◆ **Work order**:
The reply must repeat the listing below exactly and carry none of its pictures.

◆ **Working data**:
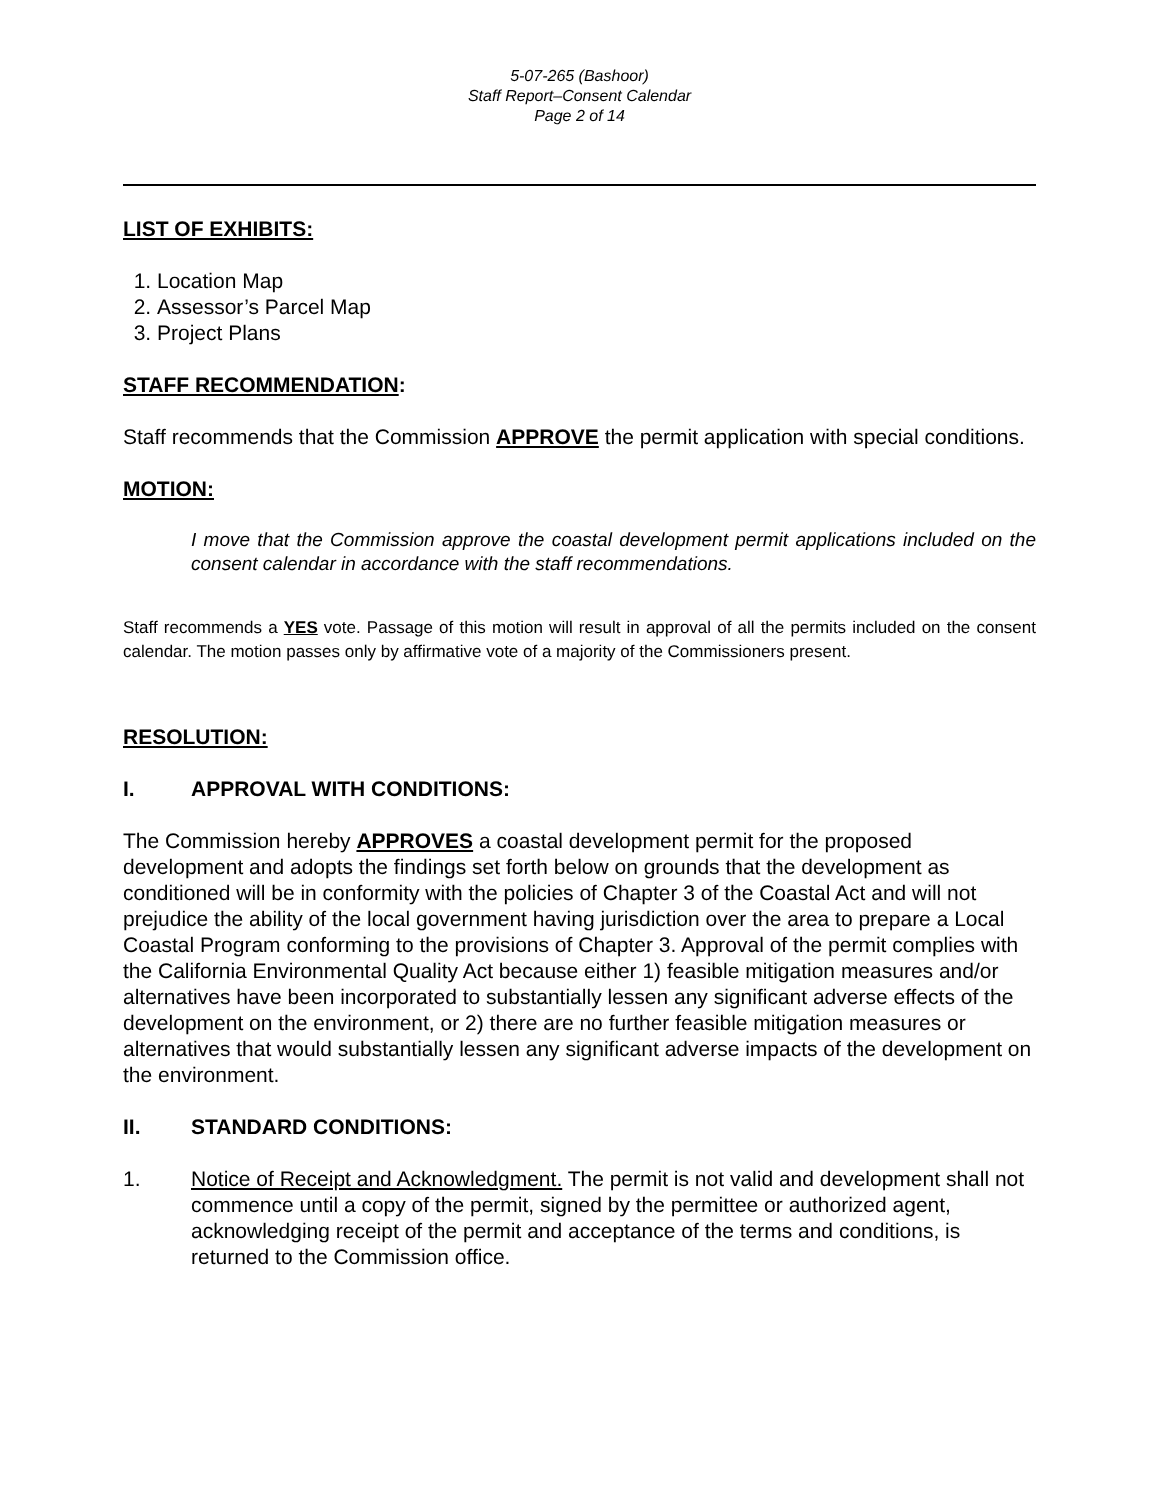5-07-265 (Bashoor)
Staff Report–Consent Calendar
Page 2 of 14
LIST OF EXHIBITS:
1. Location Map
2. Assessor’s Parcel Map
3. Project Plans
STAFF RECOMMENDATION:
Staff recommends that the Commission APPROVE the permit application with special conditions.
MOTION:
I move that the Commission approve the coastal development permit applications included on the consent calendar in accordance with the staff recommendations.
Staff recommends a YES vote. Passage of this motion will result in approval of all the permits included on the consent calendar. The motion passes only by affirmative vote of a majority of the Commissioners present.
RESOLUTION:
I. APPROVAL WITH CONDITIONS:
The Commission hereby APPROVES a coastal development permit for the proposed development and adopts the findings set forth below on grounds that the development as conditioned will be in conformity with the policies of Chapter 3 of the Coastal Act and will not prejudice the ability of the local government having jurisdiction over the area to prepare a Local Coastal Program conforming to the provisions of Chapter 3. Approval of the permit complies with the California Environmental Quality Act because either 1) feasible mitigation measures and/or alternatives have been incorporated to substantially lessen any significant adverse effects of the development on the environment, or 2) there are no further feasible mitigation measures or alternatives that would substantially lessen any significant adverse impacts of the development on the environment.
II. STANDARD CONDITIONS:
1. Notice of Receipt and Acknowledgment. The permit is not valid and development shall not commence until a copy of the permit, signed by the permittee or authorized agent, acknowledging receipt of the permit and acceptance of the terms and conditions, is returned to the Commission office.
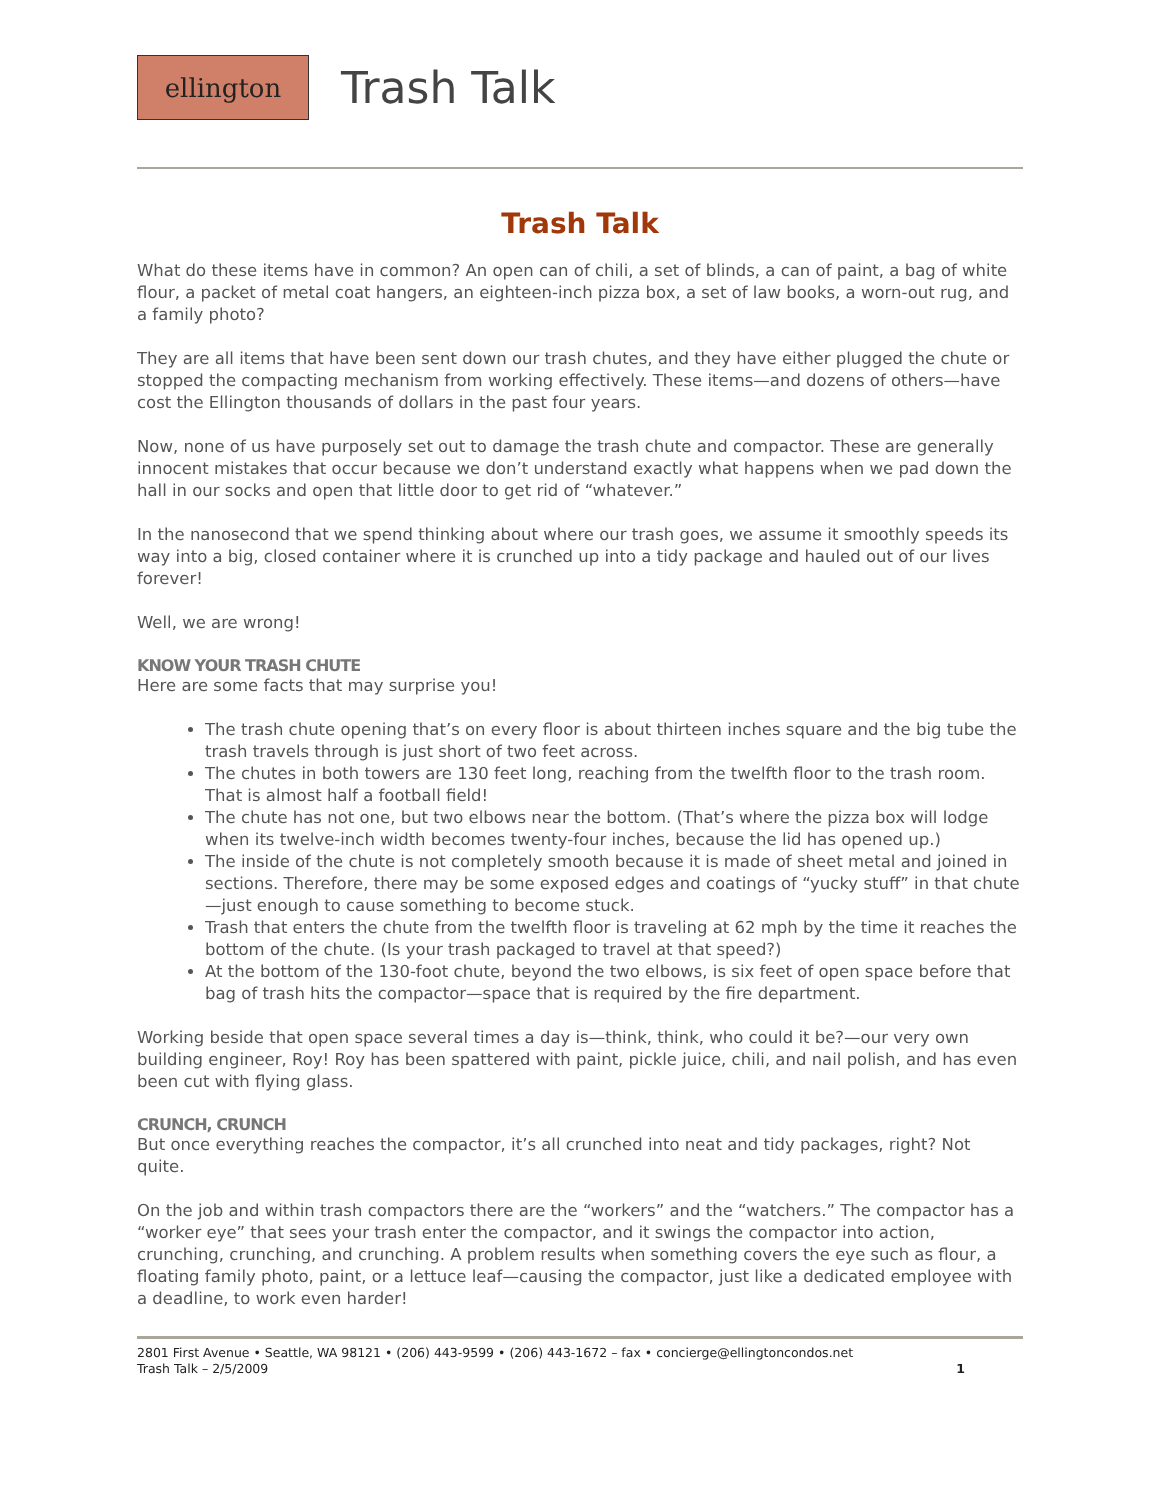ellington
Trash Talk
Trash Talk
What do these items have in common? An open can of chili, a set of blinds, a can of paint, a bag of white flour, a packet of metal coat hangers, an eighteen-inch pizza box, a set of law books, a worn-out rug, and a family photo?
They are all items that have been sent down our trash chutes, and they have either plugged the chute or stopped the compacting mechanism from working effectively. These items—and dozens of others—have cost the Ellington thousands of dollars in the past four years.
Now, none of us have purposely set out to damage the trash chute and compactor. These are generally innocent mistakes that occur because we don’t understand exactly what happens when we pad down the hall in our socks and open that little door to get rid of “whatever.”
In the nanosecond that we spend thinking about where our trash goes, we assume it smoothly speeds its way into a big, closed container where it is crunched up into a tidy package and hauled out of our lives forever!
Well, we are wrong!
KNOW YOUR TRASH CHUTE
Here are some facts that may surprise you!
The trash chute opening that’s on every floor is about thirteen inches square and the big tube the trash travels through is just short of two feet across.
The chutes in both towers are 130 feet long, reaching from the twelfth floor to the trash room. That is almost half a football field!
The chute has not one, but two elbows near the bottom. (That’s where the pizza box will lodge when its twelve-inch width becomes twenty-four inches, because the lid has opened up.)
The inside of the chute is not completely smooth because it is made of sheet metal and joined in sections. Therefore, there may be some exposed edges and coatings of “yucky stuff” in that chute—just enough to cause something to become stuck.
Trash that enters the chute from the twelfth floor is traveling at 62 mph by the time it reaches the bottom of the chute. (Is your trash packaged to travel at that speed?)
At the bottom of the 130-foot chute, beyond the two elbows, is six feet of open space before that bag of trash hits the compactor—space that is required by the fire department.
Working beside that open space several times a day is—think, think, who could it be?—our very own building engineer, Roy! Roy has been spattered with paint, pickle juice, chili, and nail polish, and has even been cut with flying glass.
CRUNCH, CRUNCH
But once everything reaches the compactor, it’s all crunched into neat and tidy packages, right? Not quite.
On the job and within trash compactors there are the “workers” and the “watchers.” The compactor has a “worker eye” that sees your trash enter the compactor, and it swings the compactor into action, crunching, crunching, and crunching. A problem results when something covers the eye such as flour, a floating family photo, paint, or a lettuce leaf—causing the compactor, just like a dedicated employee with a deadline, to work even harder!
2801 First Avenue • Seattle, WA 98121 • (206) 443-9599 • (206) 443-1672 – fax • concierge@ellingtoncondos.net
Trash Talk – 2/5/2009 1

◆ **Answer section**:
5-07-265 (Bashoor)
Staff Report–Consent Calendar
Page 2 of 14
LIST OF EXHIBITS:
1. Location Map
2. Assessor’s Parcel Map
3. Project Plans
STAFF RECOMMENDATION:
Staff recommends that the Commission APPROVE the permit application with special conditions.
MOTION:
I move that the Commission approve the coastal development permit applications included on the consent calendar in accordance with the staff recommendations.
Staff recommends a YES vote. Passage of this motion will result in approval of all the permits included on the consent calendar. The motion passes only by affirmative vote of a majority of the Commissioners present.
RESOLUTION:
I. APPROVAL WITH CONDITIONS:
The Commission hereby APPROVES a coastal development permit for the proposed development and adopts the findings set forth below on grounds that the development as conditioned will be in conformity with the policies of Chapter 3 of the Coastal Act and will not prejudice the ability of the local government having jurisdiction over the area to prepare a Local Coastal Program conforming to the provisions of Chapter 3. Approval of the permit complies with the California Environmental Quality Act because either 1) feasible mitigation measures and/or alternatives have been incorporated to substantially lessen any significant adverse effects of the development on the environment, or 2) there are no further feasible mitigation measures or alternatives that would substantially lessen any significant adverse impacts of the development on the environment.
II. STANDARD CONDITIONS:
1. Notice of Receipt and Acknowledgment. The permit is not valid and development shall not commence until a copy of the permit, signed by the permittee or authorized agent, acknowledging receipt of the permit and acceptance of the terms and conditions, is returned to the Commission office.
ellington
Trash Talk
Trash Talk
What do these items have in common? An open can of chili, a set of blinds, a can of paint, a bag of white flour, a packet of metal coat hangers, an eighteen-inch pizza box, a set of law books, a worn-out rug, and a family photo?
They are all items that have been sent down our trash chutes, and they have either plugged the chute or stopped the compacting mechanism from working effectively. These items—and dozens of others—have cost the Ellington thousands of dollars in the past four years.
Now, none of us have purposely set out to damage the trash chute and compactor. These are generally innocent mistakes that occur because we don’t understand exactly what happens when we pad down the hall in our socks and open that little door to get rid of “whatever.”
In the nanosecond that we spend thinking about where our trash goes, we assume it smoothly speeds its way into a big, closed container where it is crunched up into a tidy package and hauled out of our lives forever!
Well, we are wrong!
KNOW YOUR TRASH CHUTE
Here are some facts that may surprise you!
The trash chute opening that’s on every floor is about thirteen inches square and the big tube the trash travels through is just short of two feet across.
The chutes in both towers are 130 feet long, reaching from the twelfth floor to the trash room. That is almost half a football field!
The chute has not one, but two elbows near the bottom. (That’s where the pizza box will lodge when its twelve-inch width becomes twenty-four inches, because the lid has opened up.)
The inside of the chute is not completely smooth because it is made of sheet metal and joined in sections. Therefore, there may be some exposed edges and coatings of “yucky stuff” in that chute—just enough to cause something to become stuck.
Trash that enters the chute from the twelfth floor is traveling at 62 mph by the time it reaches the bottom of the chute. (Is your trash packaged to travel at that speed?)
At the bottom of the 130-foot chute, beyond the two elbows, is six feet of open space before that bag of trash hits the compactor—space that is required by the fire department.
Working beside that open space several times a day is—think, think, who could it be?—our very own building engineer, Roy! Roy has been spattered with paint, pickle juice, chili, and nail polish, and has even been cut with flying glass.
CRUNCH, CRUNCH
But once everything reaches the compactor, it’s all crunched into neat and tidy packages, right? Not quite.
On the job and within trash compactors there are the “workers” and the “watchers.” The compactor has a “worker eye” that sees your trash enter the compactor, and it swings the compactor into action, crunching, crunching, and crunching. A problem results when something covers the eye such as flour, a floating family photo, paint, or a lettuce leaf—causing the compactor, just like a dedicated employee with a deadline, to work even harder!
2801 First Avenue • Seattle, WA 98121 • (206) 443-9599 • (206) 443-1672 – fax • concierge@ellingtoncondos.net
Trash Talk – 2/5/2009 1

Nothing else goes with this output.